The confirmation on the latest U.S. donations come as the United Nations on Tuesday launched a multi-billion dollar funding appeal to avert a humanitarian and economic crisis in the country.
Already stressed by continuous drought and conflict, 22 million Afghanis inside the country and 5.7 million beyond its borders are in need of humanitarian assistance following the Taliban terrorist group’s takeover in August, according to the U.N. refugee agency.
Griffiths warned that if the international community doesn’t take immediate action in supporting the country, the agency will ask “for $10 billion” next year.
“This is a stop-gap, an absolutely essential stop-gap measure that we are putting in front of the international community today,” he said. “Without this being funded, there won’t be a future, we need this to be done, otherwise there will be outflow, there will be suffering.”

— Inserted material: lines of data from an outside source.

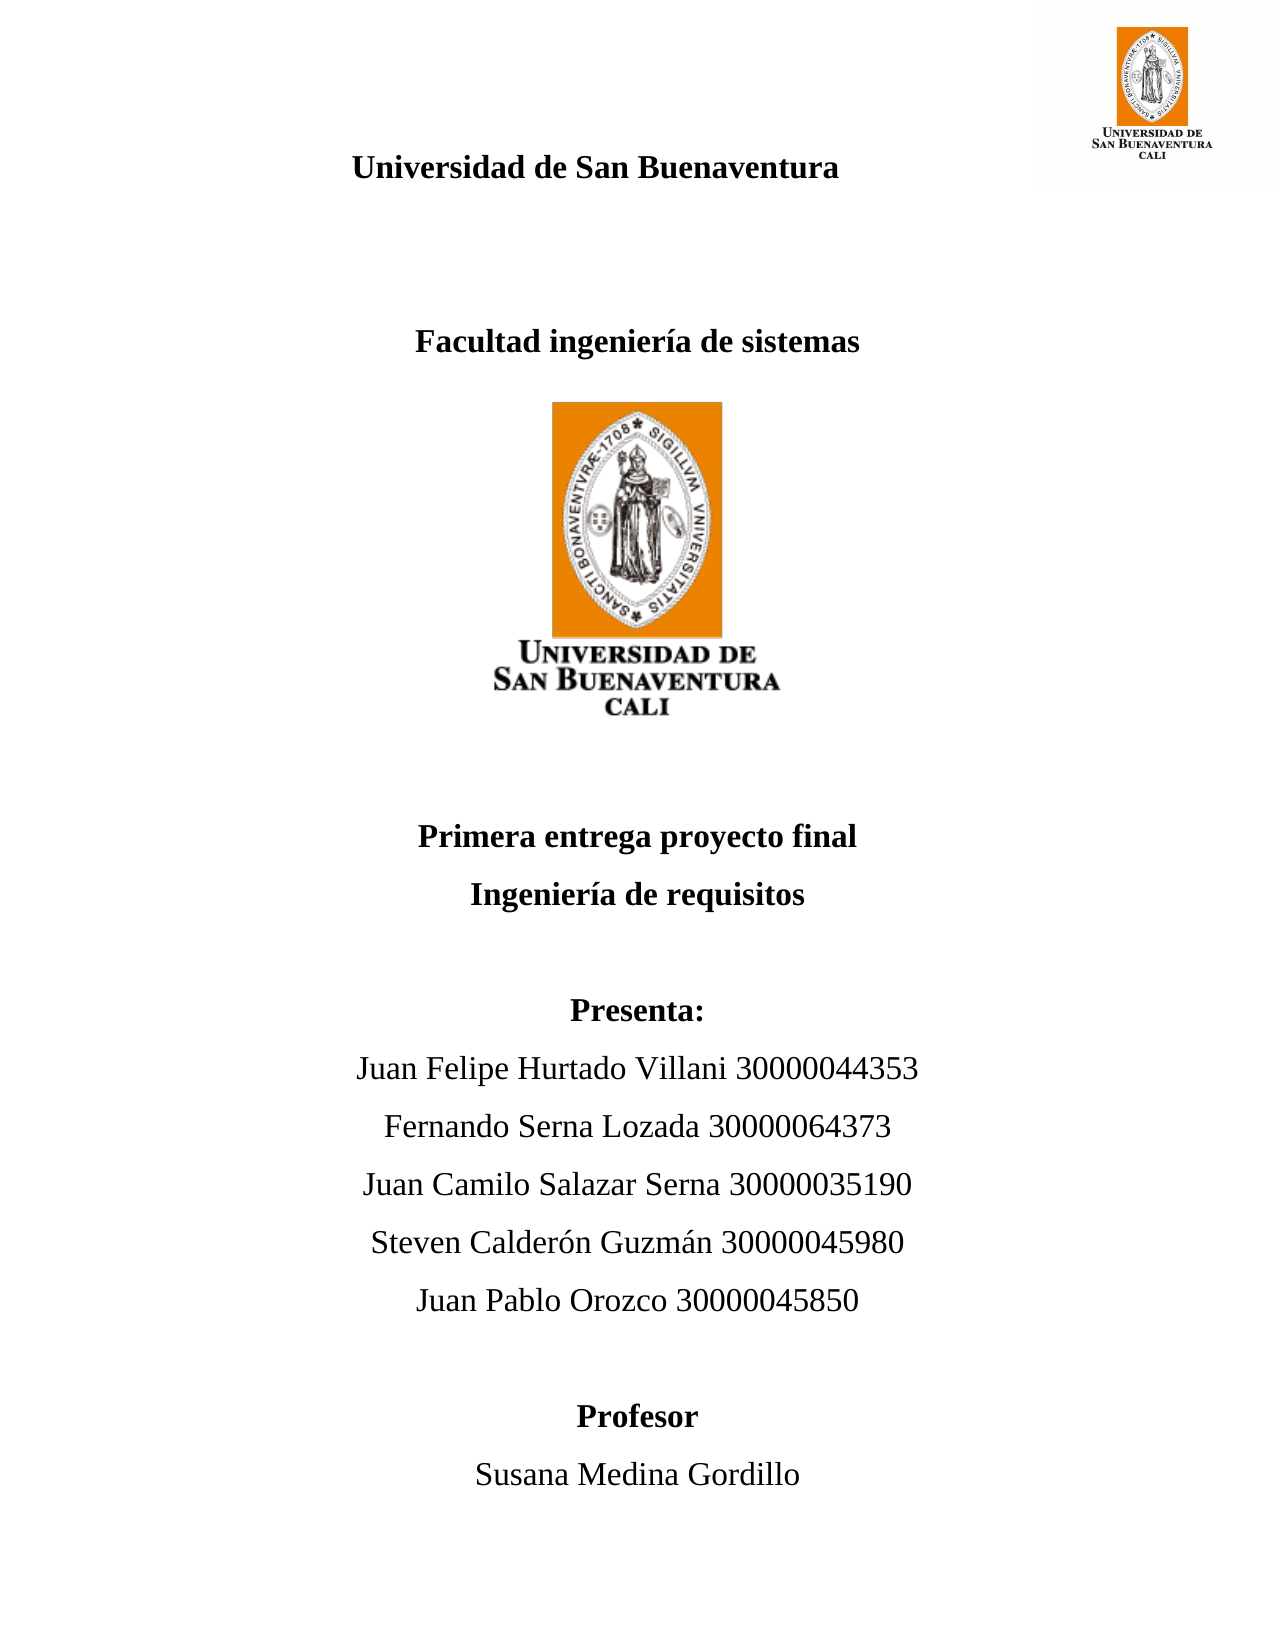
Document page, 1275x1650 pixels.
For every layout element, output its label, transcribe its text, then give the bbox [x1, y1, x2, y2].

text Primera entrega proyecto final [177, 816, 1098, 854]
text Susana Medina Gordillo [177, 1454, 1098, 1492]
picture [457, 379, 818, 739]
text Juan Camilo Salazar Serna 30000035190 [177, 1164, 1098, 1202]
text Presenta: [177, 990, 1098, 1028]
text Facultad ingeniería de sistemas [177, 322, 1098, 360]
text Ingeniería de requisitos [177, 874, 1098, 912]
text Fernando Serna Lozada 30000064373 [177, 1106, 1098, 1144]
text Steven Calderón Guzmán 30000045980 [177, 1222, 1098, 1260]
text Juan Felipe Hurtado Villani 30000044353 [177, 1048, 1098, 1086]
text Juan Pablo Orozco 30000045850 [177, 1280, 1098, 1318]
text Universidad de San Buenaventura [177, 148, 1098, 186]
text Profesor [177, 1396, 1098, 1434]
picture [1032, 0, 1275, 189]
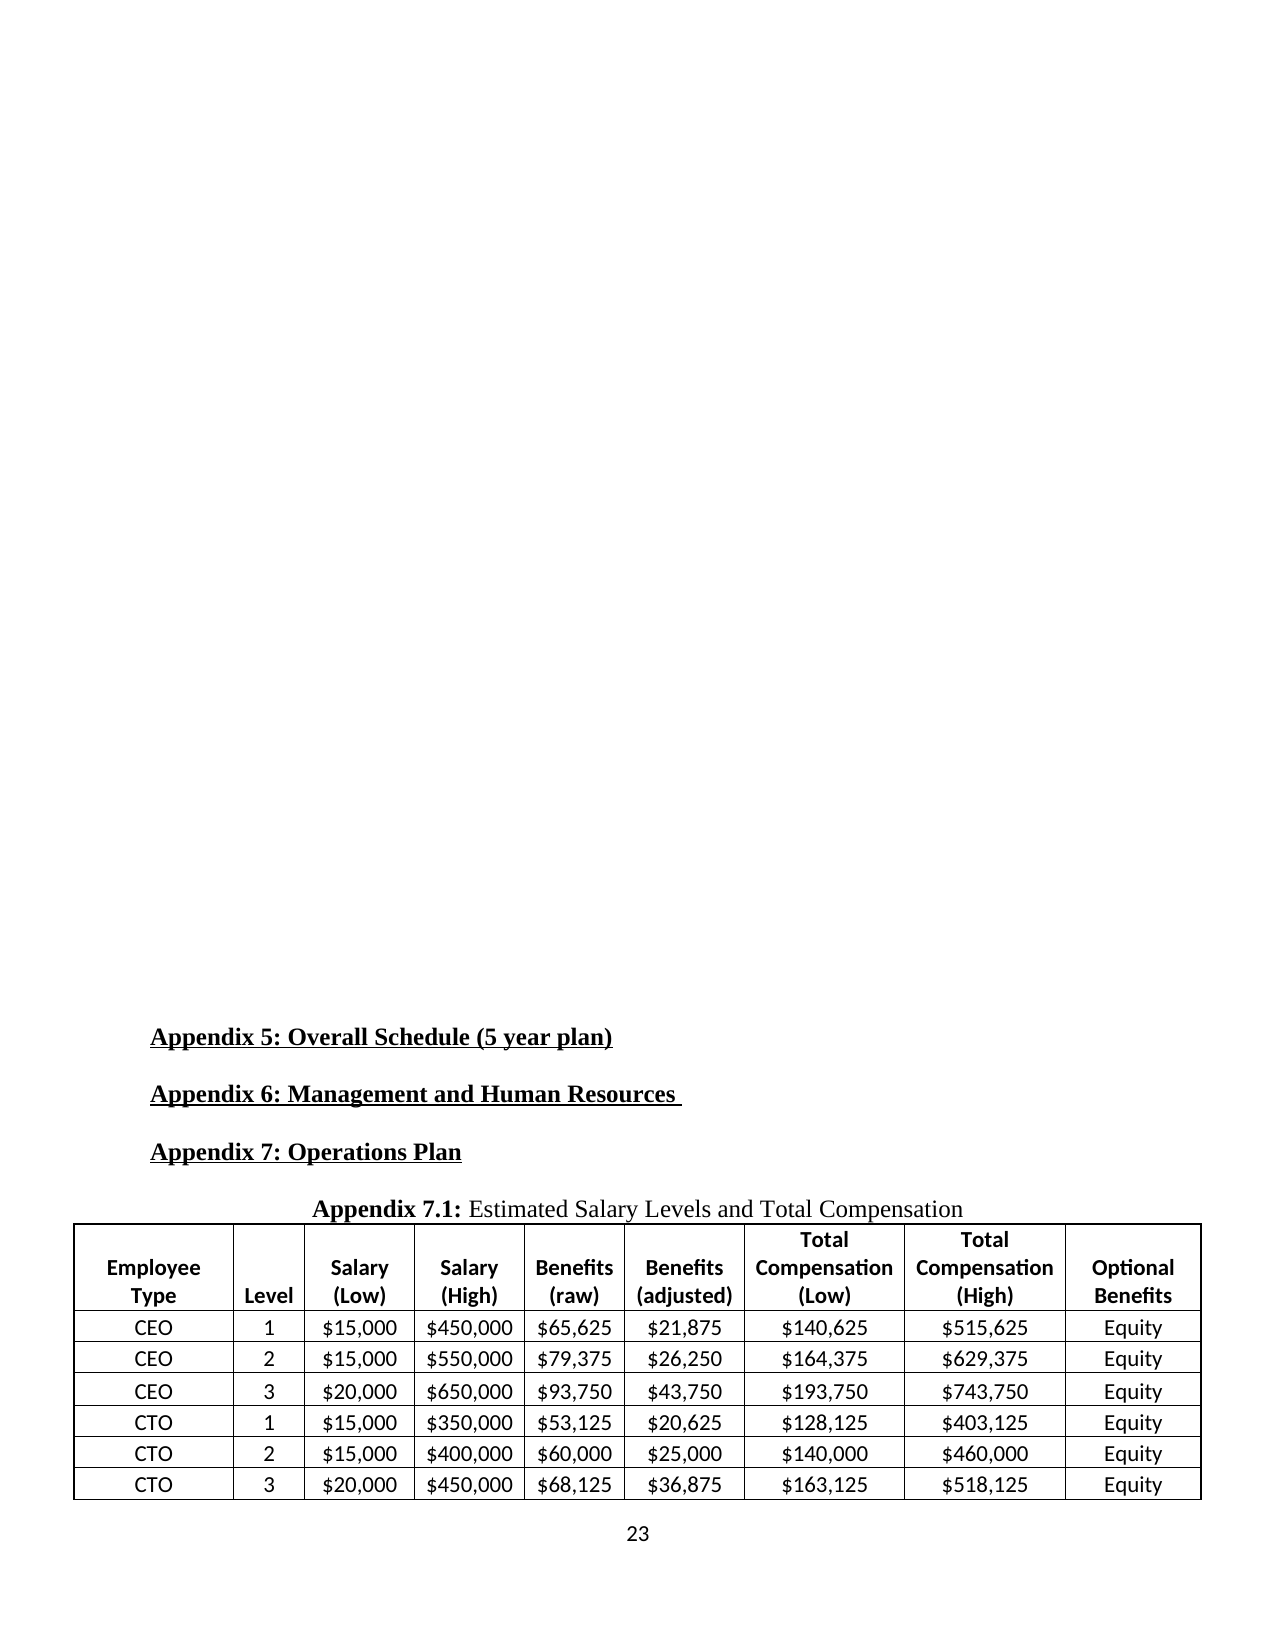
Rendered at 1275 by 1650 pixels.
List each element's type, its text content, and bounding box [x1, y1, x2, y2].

table_header Benefits (adjusted) [625, 1225, 744, 1309]
table_cell $460,000 [905, 1437, 1065, 1467]
table_cell $164,375 [745, 1342, 904, 1372]
text Appendix 5: Overall Schedule (5 year plan) [150, 1022, 1125, 1051]
table_header Optional Benefits [1066, 1225, 1200, 1309]
table_cell $68,125 [525, 1468, 624, 1498]
table_header Salary (Low) [305, 1225, 414, 1309]
table_cell 1 [234, 1406, 304, 1436]
table_cell $450,000 [415, 1311, 524, 1341]
table_cell $25,000 [625, 1437, 744, 1467]
table_cell $36,875 [625, 1468, 744, 1498]
table_cell Equity [1066, 1373, 1200, 1405]
table_cell $128,125 [745, 1406, 904, 1436]
table_cell CTO [75, 1406, 233, 1436]
table_cell $26,250 [625, 1342, 744, 1372]
table_cell $15,000 [305, 1311, 414, 1341]
table_cell $193,750 [745, 1373, 904, 1405]
table_cell CTO [75, 1468, 233, 1498]
table_cell Equity [1066, 1406, 1200, 1436]
table_cell CEO [75, 1311, 233, 1341]
table_cell CEO [75, 1373, 233, 1405]
table_cell CEO [75, 1342, 233, 1372]
table_cell Equity [1066, 1342, 1200, 1372]
table_cell Equity [1066, 1311, 1200, 1341]
table_header Total Compensation (Low) [745, 1225, 904, 1309]
text Appendix 7: Operations Plan [150, 1137, 1125, 1166]
table_header Salary (High) [415, 1225, 524, 1309]
table_cell 3 [234, 1468, 304, 1498]
table_cell $743,750 [905, 1373, 1065, 1405]
table_cell $515,625 [905, 1311, 1065, 1341]
table_cell $140,000 [745, 1437, 904, 1467]
table_cell $65,625 [525, 1311, 624, 1341]
table_cell $93,750 [525, 1373, 624, 1405]
table_cell CTO [75, 1437, 233, 1467]
table_cell $163,125 [745, 1468, 904, 1498]
table_cell 1 [234, 1311, 304, 1341]
table_header Benefits (raw) [525, 1225, 624, 1309]
table_header Employee Type [75, 1225, 233, 1309]
table_cell $15,000 [305, 1342, 414, 1372]
table_cell $140,625 [745, 1311, 904, 1341]
table_cell $20,000 [305, 1468, 414, 1498]
table_cell $79,375 [525, 1342, 624, 1372]
table_cell $60,000 [525, 1437, 624, 1467]
table_cell $350,000 [415, 1406, 524, 1436]
table_cell 2 [234, 1342, 304, 1372]
table_header Level [234, 1225, 304, 1309]
table_cell $15,000 [305, 1437, 414, 1467]
table_cell $550,000 [415, 1342, 524, 1372]
table_cell $43,750 [625, 1373, 744, 1405]
table_header Total Compensation (High) [905, 1225, 1065, 1309]
table_cell $15,000 [305, 1406, 414, 1436]
text Appendix 7.1: Estimated Salary Levels and Total Compensation [150, 1194, 1125, 1223]
table_cell Equity [1066, 1468, 1200, 1498]
table_cell $20,625 [625, 1406, 744, 1436]
table_cell $53,125 [525, 1406, 624, 1436]
text Appendix 6: Management and Human Resources [150, 1079, 1125, 1108]
table_cell 2 [234, 1437, 304, 1467]
table_cell $21,875 [625, 1311, 744, 1341]
table_cell $403,125 [905, 1406, 1065, 1436]
table_cell $450,000 [415, 1468, 524, 1498]
table_cell 3 [234, 1373, 304, 1405]
table_cell $400,000 [415, 1437, 524, 1467]
table_cell $650,000 [415, 1373, 524, 1405]
table_cell $20,000 [305, 1373, 414, 1405]
table_cell $518,125 [905, 1468, 1065, 1498]
table_cell Equity [1066, 1437, 1200, 1467]
table_cell $629,375 [905, 1342, 1065, 1372]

Nearly 80 percent of Afghanistan’s previous government’s budget came from the international community. That money, now cut off, financed hospitals, schools, factories, and government ministries.
International funding was suspended and billions of dollars of Afghanistan’s assets abroad, mostly in the United States, were frozen after the Taliban took control of the country.
The decision by the United States and the international community not to recognize the Taliban-led government, which governed with a strict interpretation of Islamic law when it was in control from 1996 to 2001, has created a quandary for Western powers about how to provide enough aid without giving the Taliban legitimacy or putting money directly into its hands.
A lack of funding has led to increased poverty in the country, and aid groups have warned of a looming humanitarian catastrophe. State employees, from doctors to teachers and administrative civil servants, haven’t been paid in months. Banks, meanwhile, have restricted how much money account holders can withdraw.
The U.S. Agency for International Development has called on the Taliban to allow “all aid workers, especially women ... to operate independently and securely” as humanitarian groups look to assist those in need of aid.